Raytheon is one of America’s top defense giants, which specializes in air and missile defense, sea-based radars, sonars, torpedoes and more. In the 1980s, the space-based research company developed an anti-missile defense dubbed Star Wars. In light of the recently released Star Wars: The Force Awakens movie, Raytheon has proposed new ways to better it’s anti-missile defense.
In August 1945, the U.S. dropped two atomic bombs, and since then, no other country has dared to use nuclear weapons. The nuclear age triggered an onslaught of nuclear weapons that could bring humanity to extinction. In an effort to thwart the use of nuclear weapons, The Strategic Defense Initiative (SDI) – otherwise known as Star Wars – was initiated by President Ronald Reagan. The purpose of the program was to develop a sophisticated anti-ballistic missile system that would stop missile attacks from other countries, specifically the Soviet Union.(1,2)
The SDI was eventually abandoned; scrapped as another closed chapter in American history books. Motivated by ambitious intentions, the Star Wars program was a hopeful candidate for a revolutionary defense system. Nevertheless, Raytheon wants to resurrect the Star Wars program from the abyss by offering some suggestions about how it could be improved.

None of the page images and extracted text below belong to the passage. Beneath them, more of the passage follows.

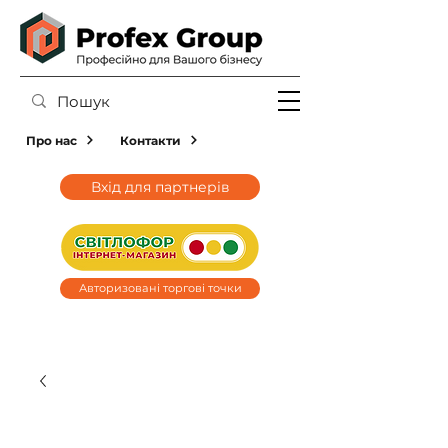
Про нас
Контакти
Вхід для партнерів
Авторизовані торгові точки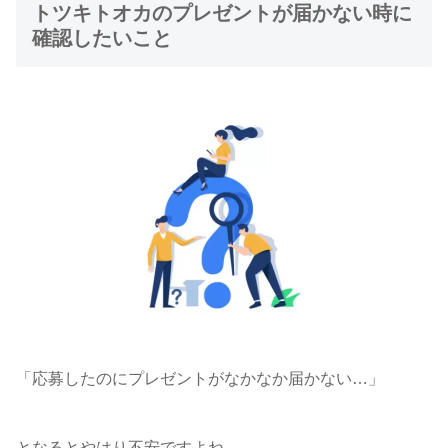
トツキトオカのプレゼントが届かない時に
確認したいこと
「応募したのにプレゼントがなかなか届かない…」
となるとやはり不安ですよね。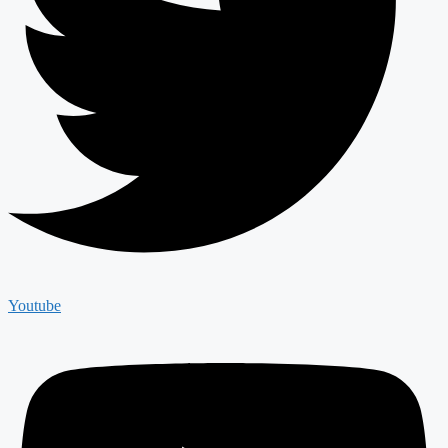
Youtube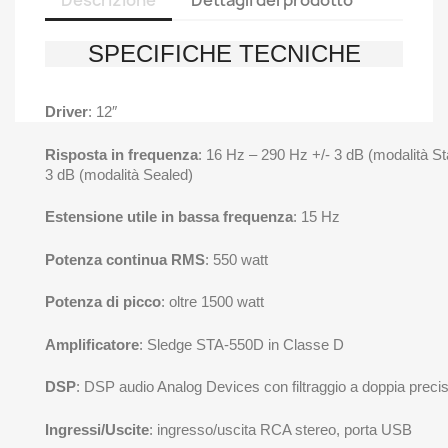
Descrizione
Dettagli del prodotto
SPECIFICHE TECNICHE
Driver
: 12″
Risposta in frequenza
: 16 Hz – 290 Hz +/- 3 dB (modalità St
3 dB (modalità Sealed)
Estensione utile in bassa frequenza
: 15 Hz
Potenza continua RMS
: 550 watt
Potenza di picco
: oltre 1500 watt
Amplificatore
: Sledge STA-550D in Classe D
DSP
: DSP audio Analog Devices con filtraggio a doppia precis
Ingressi/Uscite
: ingresso/uscita RCA stereo, porta USB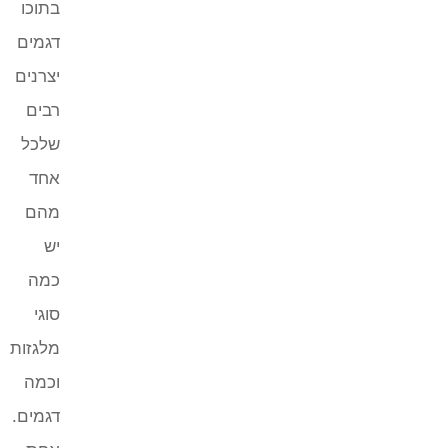
בתוכו
דגמים
יצרנים
רבים
שלכל
אחד
מהם
יש
כמה
סוגי
מלגזות
וכמה
דגמים.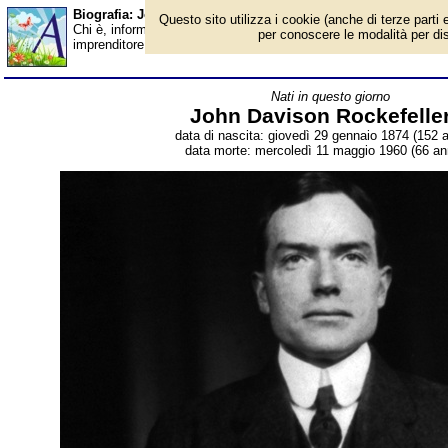
Biografia: John Davison Rockefeller jr - Almanacco
Questo sito utilizza i cookie (anche di terze parti e
Chi è, informazioni, foto, qual è la data di nascita, dove è nato, 
per conoscere le modalità per disab
imprenditore americano. Breve biografia. Voce dell'Almanacco.
Nati in questo giorno
John Davison Rockefeller
data di nascita: giovedì 29 gennaio 1874 (152 a
data morte: mercoledì 11 maggio 1960 (66 ann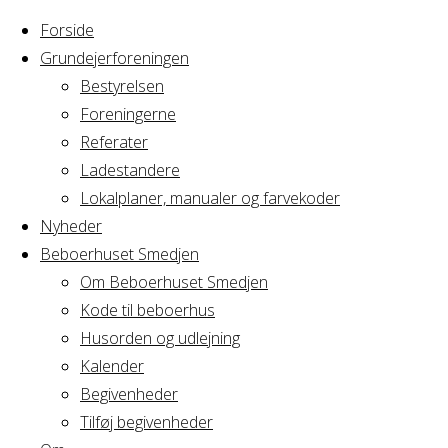
Forside
Grundejerforeningen
Bestyrelsen
Foreningerne
Home
Arrangement
Referater
Beboerråd -
Ladestandere
Beboerråd
møde
Lokalplaner, manualer og farvekoder
Nyheder
Beboerhuset Smedjen
-
Om Beboerhuset Smedjen
Kode til beboerhus
møde
Husorden og udlejning
Kalender
Begivenheder
Tilføj begivenheder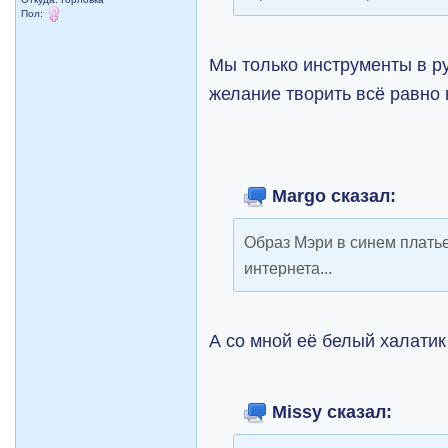
Пол:
Мы только инструменты в 
желание творить всё равно 
Margo сказал:
Образ Мэри в синем плать
интернета...
А со мной её белый халатик 
Missy сказал:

The Anti-Missile Force Awakens
Some improvement recommendations are banal but nonetheless important, such as the lack of Imperial cyber security. As Raytheon notes:
First, the Empire. Think back to “Episode IV: A New Hope,” where R2-D2 simply plugs in to the Death Star’s network and disables the trash compactor that is about to crush Luke, Leia, Han Solo and Chewbacca.
That sort of activity is what IT security professionals call an anomaly – a rare occurrence that warrants further investigation. It’s a good thing the Death Star lacked an insider-threat detection system, which would have helped the Empire corner the rebels right then and there.
The rebels, meanwhile, could have used stronger cyber when they tried to deactivate the tractor beam. R2 saw it on the Death Star network but could not deactivate it. If he had, Gen. Kenobi never would have had to embark on the heroic trek that led to his fatal confrontation with Darth Vader.
Side note: Thank goodness Jabba the Hutt didn’t know about multi-factor authentication. If he did, there’s no way a disguised Leia ever could have operated the carbonite cell and freed Han.(2)
Raytheon’s more ambitious projects include the use of several “kill vehicles,” which are rocket launched missile seekers. They are launched into space as kamikaze pilots, which decimate ballistic missiles by colliding into them. This is achieved foremost by Raytheon’s Exoatmospheric Kill Vehicle. It works in collaboration with the the Standard Missile-3. Together, Raytheon claims the fused forces have a “combined record of 35 successful intercepts in space.”(3)
Furthermore, Raytheon is currently working on a “Redesigned Kill Vehicle,” which is a cheaper and more efficient killing machine than its predecessor. The industrial corporation was awarded a contract in August, which is fueling Raytheon to develop a new weapon known as “Multi-Object Kill Vehicle.” The weapon is tuned to destroy several missiles spread throughout space.(3)
An intrinsically expensive and dangerous undertaking
It’s an ambitious and noble goal to foster technologies that counteract the impending apocalypse. Nevertheless, Raytheon has a history with exorbitant shortcomings. These failures are a product of the inherent challenges of the projects at hand and meeting stringent demands set by Congress, such as “it is important to redesign the Exo-atmospheric Kill Vehicle using a rigorous acquisition approach, including realistic testing.”
Furthermore, there is an intrinsic threat within the logic of the system. According to Yousaf Butt, a professor and scientist-in-residence at the James Martin Center for Nonproliferation Studies at the Monterey Institute for International Studies:
Missile defense couldn’t replace any lost deterrent value because missile defense doesn’t deter nuclear attacks. The purpose of missile defense is to defend–or, more accurately, attempt to defend. An adversary wouldn’t be deterred from launching a nuclear attack because of the existence of missile defense; rather, it’s the credible threat of overwhelming nuclear retaliation that deters an adversary.
If the enemy is irrational and suicidal enough to discount the threat of massive nuclear retaliation, then a missile defense system that can theoretically intercept only some of the attacking missiles most certainly isn’t going to be a deterrent.(3)
In other words, there is a real possibility that the Star Wars program could destroy the planet rather than preserve it, making the anti-missile defense program seem more like a Death Star than a lifesaver.